Keputusan pemerintah untuk tidak menaikkan upah minimum tertuang dalam Surat 
Edaran Menteri Ketenagakerjaan tentang Penetapan Upah Minimum 2021 pada Masa 
Pandemi Covid-19. Sejauh ini, sebanyak 18 provinsi akan mengikuti imbauan 
tersebut. Gubernur dijadwalkan mengumumkan penetapan upah minimum 2021 paling 
lambat pada 31 Oktober mendatang. Kebijakan yang disebut sebagai jalan aman itu 
sebetulnya tidak begitu mengagetkan. Pandemi covid-19 telah menimbulkan 
gangguan terhadap dunia usaha sejak tujuh bulan lalu. Dampaknya jutaan pekerja 
mengalami pemangkasan upah, dirumahkan, atau sampai di-PHK. Bahkan banyak di 
antara mereka yang kehilangan pekerjaan tanpa kejelasan pembayaran uang 
pesangon. Dengan masa depan yang masih penuh ketidakpastian, pemerintah kembali 
dihadapkan pada situasi dilematis. Menaikkan upah minimum akan memberikan 
tekanan lebih besar lagi kepada dunia usaha hingga memaksa mereka ambruk.

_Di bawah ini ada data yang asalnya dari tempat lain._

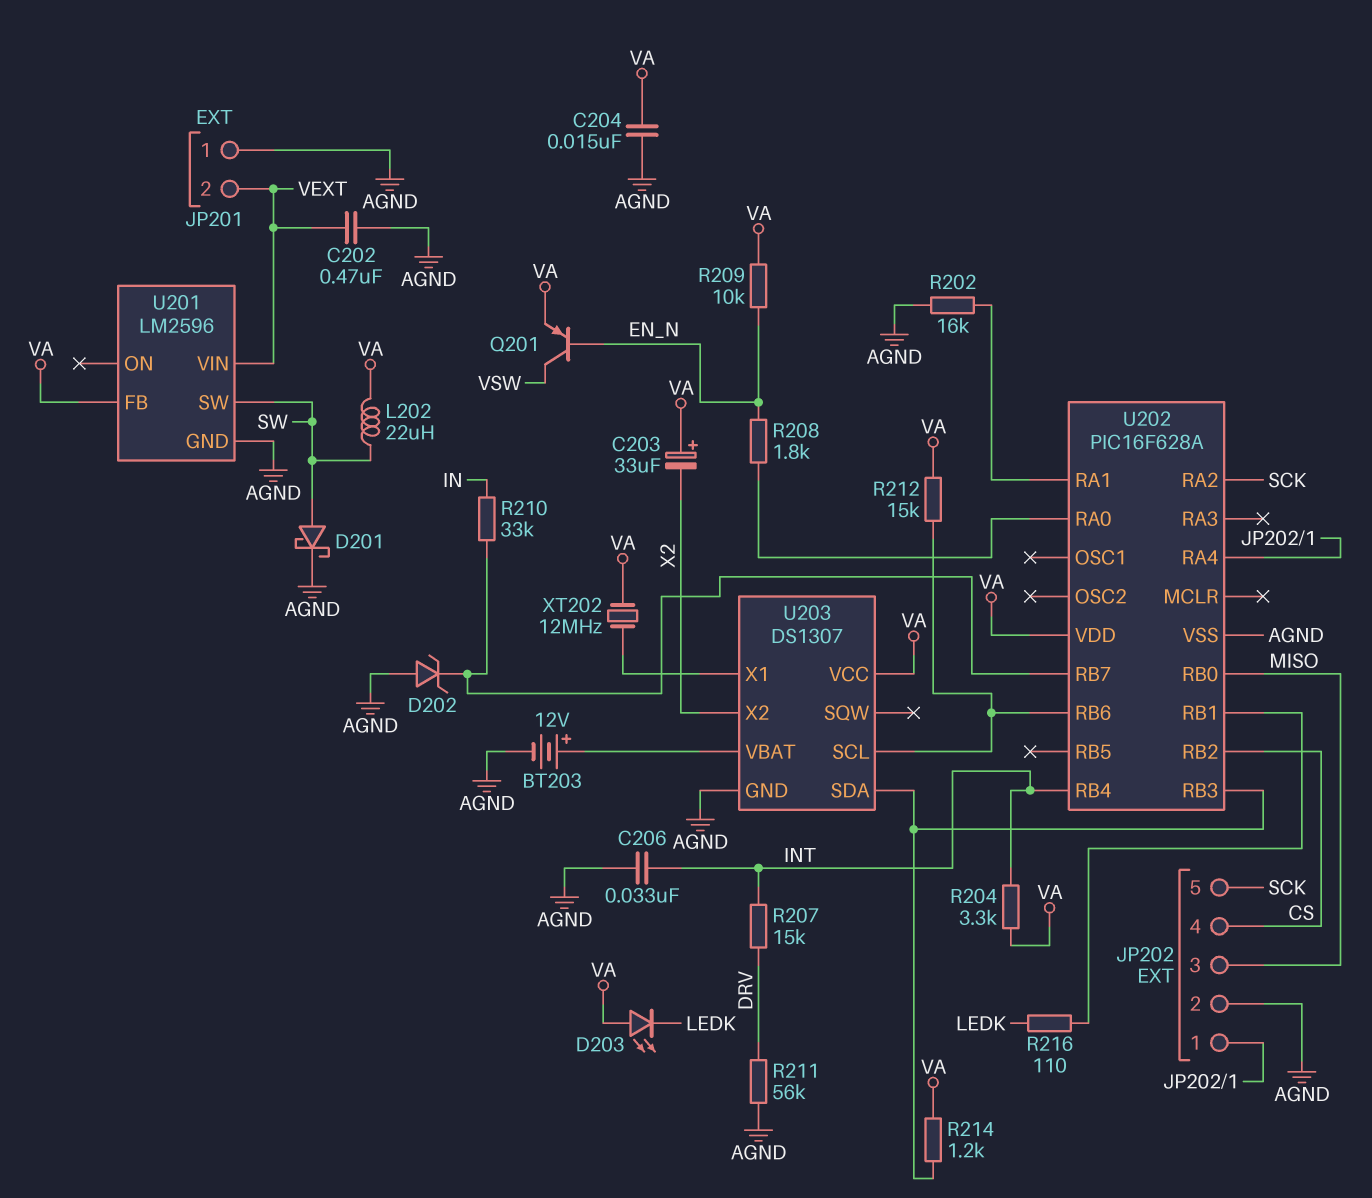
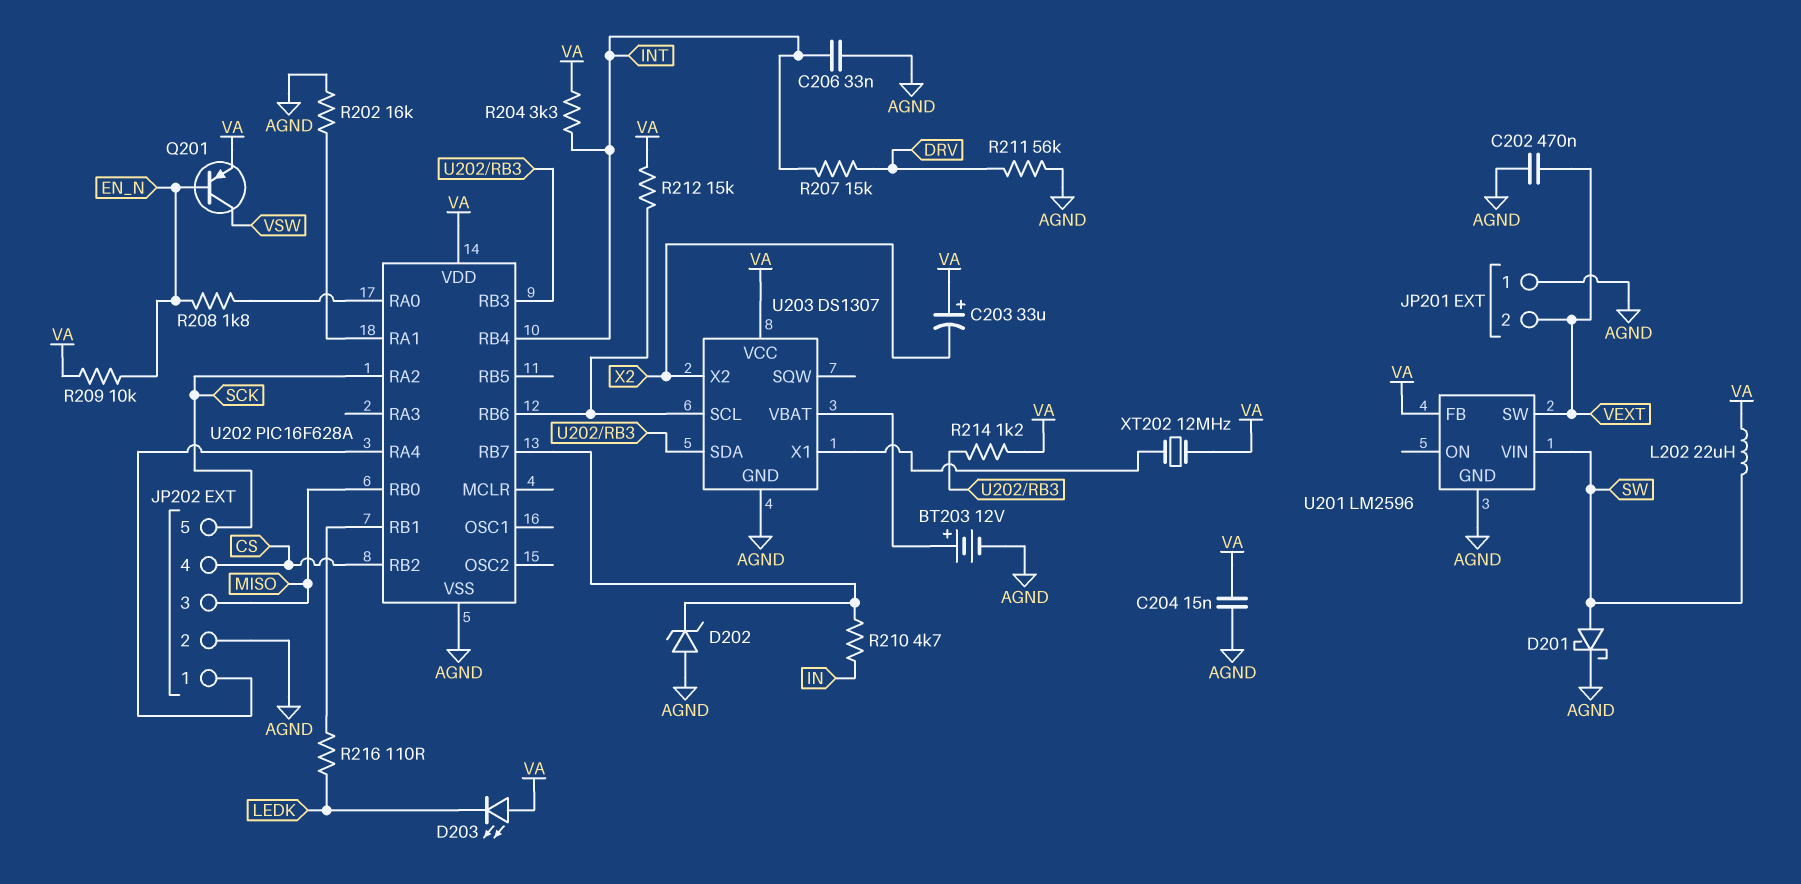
R210: 33k (IN, U202/RB7) -> 4.7k (IN, U202/RB7)
U201 pin SW: SW -> VEXT
U201 pin VIN: VEXT -> SW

Dalam 
kondisi seperti sekarang, sebagian besar entitas usaha terdorong untuk 
mengurangi upah pekerja. Di sisi lain, upah yang diterima pekerja merupakan 
salah satu komponen yang diandalkan untuk mendongkrak daya beli masyarakat. 
Ketika upah terpangkas atau bahkan hilang, daya beli merosot. Itu sebabnya, 
selama tiga bulan belakangan, perekonomian Indonesia terus-menerus mencatatkan 
deflasi. Pemerintah tampak berupaya seimbang. Kebijakan upah minimum yang tetap 
sama dengan tahun ini disebut sebagai pilihan pahit. Namun, ada satu hal yang 
tidak boleh luput dari perhatian pemerintah. Di sektor ketenagakerjaan, pekerja 
hampir selalu berada dalam posisi lebih lemah ketimbang entitas usaha. Kendati 
upah minimum ditetapkan tidak naik dan tidak juga berkurang, pekerja tetap 
sangat rentan mengalami pengurangan upah, termasuk tidak mendapatkan pesangon 
dalam jumlah sesuai peraturan perundangan ketika mengalami pemutusan hubungan 
kerja. Lalu apa gunanya penetapan upah minimum dan ketentuan perundangan bila 
hak-hak pekerja tetap bisa terampas tanpa upaya perlindungan dari pemerintah? 
Pemerintah memang sudah memutuskan untuk memperpanjang program-program bantuan 
sosial, di antaranya yang menyentuh langsung pekerja berupa bantuan langsung 
tunai subsidi gaji. Program ini bisa dikatakan sebagai kompensasi bagi kaum 
pekerja berpendapatan rendah. Akan tetapi, program bansos perlu diperkuat 
karena masih banyak pekerja yang tidak tersentuh bantuan. Mereka sebagian besar 
pekerja informal yang tidak terdaftar sebagai peserta BPJS Ketenagakerjaan. 
Padahal, bantuan subsidi gaji mensyaratkan kepesertaan itu. Begitu pula dengan 
para korban PHK, khususnya yang semula berada di kelompok pekerja berpendapatan 
rendah. Mereka luput sebagai sasaran bantuan karena tidak lagi berstatus 
pekerja. Penguatan bansos juga diperlukan dari sisi ketepatan sasaran. 
Lagi-lagi kita ingatkan kepada pemerintah agar terus-menerus memperbaiki dan 
memperbarui data penerima bansos. Tujuannya ialah agar tidak tumpang tindih, 
tidak salah sasaran, dan bisa menjangkau tiap warga yang paling membutuhkan. 
Jangan lupa pula bahwa tidak semua entitas usaha mengalami kerugian. Sebagian, 
meski jumlahnya tidak banyak, mungkin saja justru meraup keuntungan besar di 
tengah pandemi. Artinya, pemberian stimulus kepada dunia usaha semestinya tidak 
pukul rata. Dengan begitu, penggunaan anggaran negara dapat lebih efisien dan 
memberikan ruang lebih besar untuk bantuan sosial.